## What to produce
The job is to output each record exactly as it stands, pictures excluded.
# # # # # # #
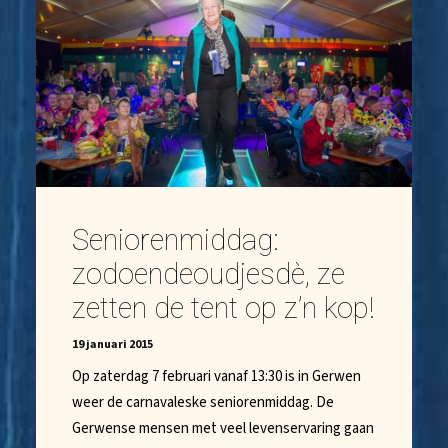
Seniorenmiddag:
zodoendeoudjesdè, ze
zetten de tent op z’n kop!
19 januari 2015
Op zaterdag 7 februari vanaf 13:30 is in Gerwen
weer de carnavaleske seniorenmiddag. De
Gerwense mensen met veel levenservaring gaan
# # # # # # #
## Result of this exercise
Seniorenmiddag:
zodoendeoudjesdè, ze
zetten de tent op z’n kop!
19 januari 2015
Op zaterdag 7 februari vanaf 13:30 is in Gerwen
weer de carnavaleske seniorenmiddag. De
Gerwense mensen met veel levenservaring gaan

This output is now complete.